Alink: A Flink‑Based Machine Learning Platform – Overview, Features, and Quick‑Start Guide
This article introduces Alink, Alibaba's open‑source machine‑learning platform built on Flink, explains its core algorithms, performance comparison with Spark ML, version‑wise feature evolution, and provides practical quick‑start instructions for both Java (Maven) and Python (PyAlink) users, including data source handling, type conversion components, unified file‑system operations, and an overview of its FM algorithm implementation.
Guest: Yang Xu, Senior Algorithm Expert at Alibaba.
Editor: Zhu Rong.
Overview: Alink is a machine‑learning platform built on Flink that supports both batch and streaming processing. It offers a rich algorithm library for statistical analysis, real‑time prediction, personalized recommendation, and anomaly detection. Alink provides Java APIs and a Python API called PyAlink, which can be deployed on single‑node or cluster environments via Jupyter, Zeppelin, etc. The project was open‑sourced at the Flink Forward Asia conference in November 2019 and has been continuously iterated.
Key Topics Covered:
Basic introduction of Alink.
Quick start with Alink.
1. What is Alink? Alink, developed by Alibaba's Computing Platform Division, combines the common parts of the words Alibaba, Algorithm, AI, Flink, and Blink. It provides a comprehensive algorithm library that natively supports both batch and stream processing, covering the entire ML workflow from data preprocessing and feature engineering to model training and prediction. Java API targets engineers integrating Alink into existing systems, while PyAlink enables rapid experimentation for data scientists.
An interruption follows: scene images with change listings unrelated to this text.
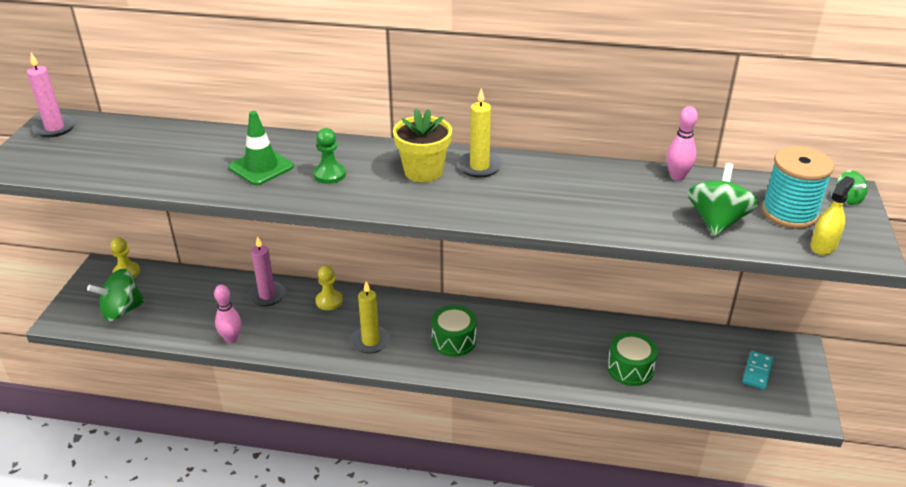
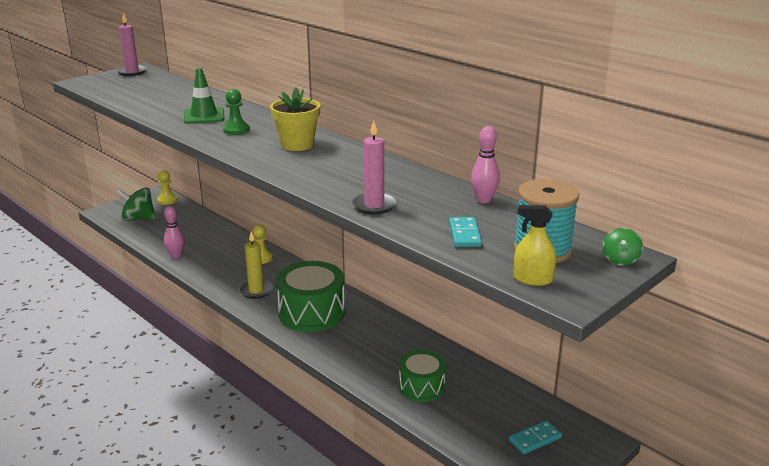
camera: 35 degrees right, 10 degrees down
pink candle [248,236,286,306] -> pink candle moved to [352,121,397,214]
green drum [431,305,477,357] -> green drum [276,261,345,332], size x1.65
yellow candle [458,88,502,178] -> none
green spinning top [688,163,758,236] -> turquoise domino [449,217,482,247]
yellow spray bottle [810,176,855,255] -> yellow spray bottle turned 150 degrees counterclockwise [513,205,556,286]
2. Alink Features Alink includes 62 functional points across 13 categories, such as classification, clustering, regression, model evaluation, association rules, collaborative filtering, and similarity algorithms. It also offers data‑preprocessing tools, anomaly detection, text processing, online learning via FTRL, and parameter‑tuning services.
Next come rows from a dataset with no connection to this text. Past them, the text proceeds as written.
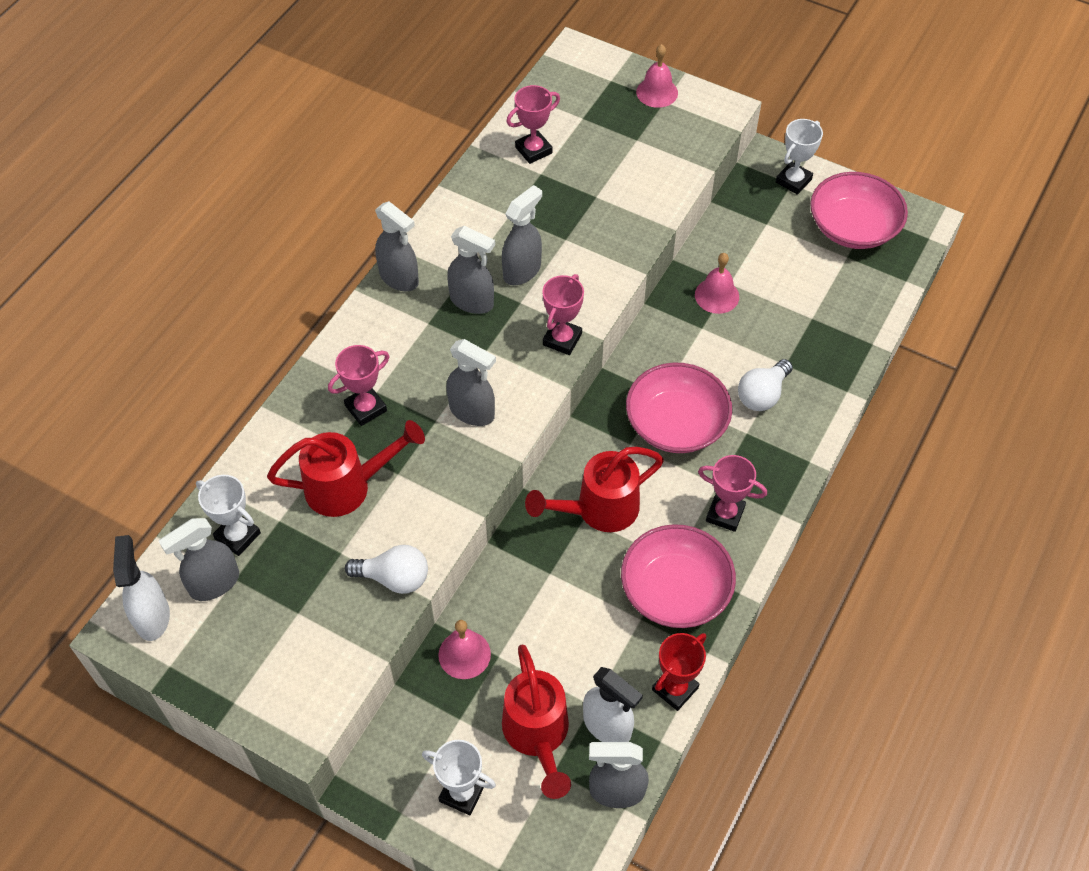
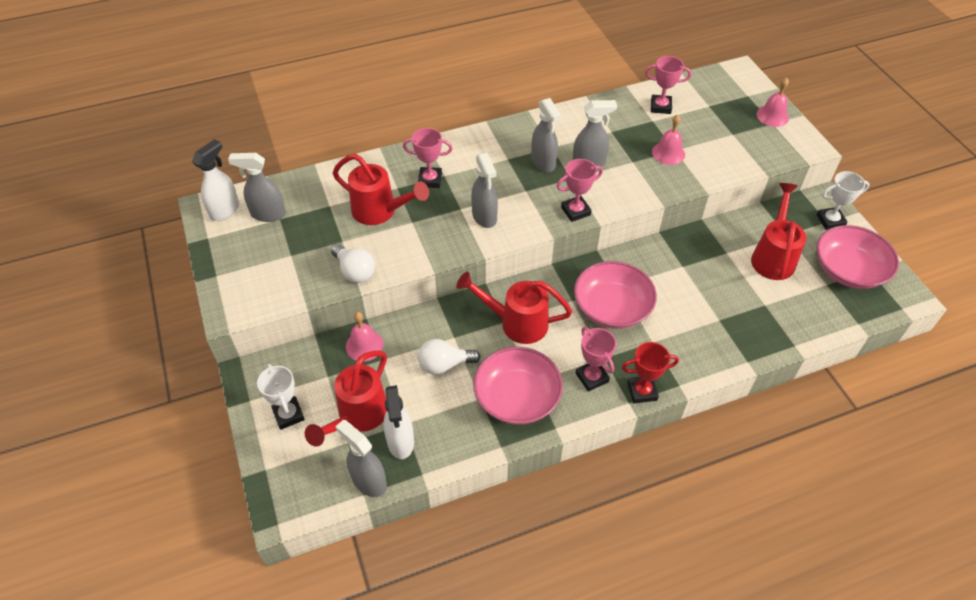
camera: 40 degrees right, 5 degrees down
white trophy [196,475,261,556] -> none
grey spray bottle [375,201,419,292] -> none
red trophy [652,633,706,711] -> red trophy moved to [622,342,679,403]
pink bell [695,253,739,314] -> pink bell moved to [652,115,685,165]
white light bulb [738,359,793,411] -> white light bulb moved to [418,339,481,374]
none -> red watering can [751,183,806,280]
3. Performance Comparison Benchmarks against Spark ML show that Alink generally outperforms Spark in most algorithms, with a few exceptions, achieving comparable overall performance.
4. Development History
July 2019 (v1.2.0): Multi‑version Flink support (1.11, 1.10, 1.9), multiple file systems (local, HDFS, OSS), CSV I/O, AK format I/O, model summary, FM classification/regression.
June 2019 (v1.1.2): Added 30 data‑format conversion components, Hive source support, SQL Select in Pipeline and LocalPredictor.
April 2019 (v1.1.1): Smarter parameter checking.
February 2019 (v1.1.0): Support for Flink 1.1.0/1.9, PyFlink compatibility, improved UDF/UDTF, Maven/ PyPI installation, multi‑version Kafka source.
December 2018 (v1.0.1): Fixed Windows installation issues.
November 2018 (v1.0): First open‑source release at Flink Forward Asia.
5. Quick‑Start Guide
5.1 Maven Build Create a Maven project, add Alink dependencies in pom.xml , copy the Java demo code, then build and run.
5.2 PyAlink Installation Install via PyPI, ensuring the appropriate OS environment (macOS, Windows, Alibaba Cloud). Uninstall older versions if necessary.
5.3 Running PyAlink in Notebooks Supports both local and cluster execution; since v1.1.1, cluster address specification has been simplified.
5.4 Integration with PyFlink Alink operators can be converted to PyFlink Table objects, enabling seamless workflow composition. The getMLEnv interface allows direct submission of Python scripts to a Flink cluster (e.g., python keans.py ).
6. Data Sources Alink supports five data‑source types: batch (file, Hive, MySQL, in‑memory) and streaming (Kafka). Example: a logical‑regression model consuming Kafka data involves defining the Kafka source, parsing JSON, loading the model, predicting, and writing results back to Kafka.
7. Type Conversion Components Alink provides components to convert among Triplet, CSV, JSON, KV, Columns, and Vector types, with 30 batch and 25 streaming conversion operators. Component naming follows the pattern SourceToTargetBatchOp() or SourceToTargetStreamOp() .
8. Unified File‑System Operations A unified API abstracts local, HDFS, and OSS file systems, offering consistent methods for reading, writing, copying, and streaming files across environments.
9. FM Algorithm Alink implements Factorization Machines (FM) for large‑scale sparse data, offering linear‑time complexity. FM balances model expressiveness and computational cost by representing each feature with a low‑dimensional vector, avoiding the quadratic blow‑up of full second‑order models.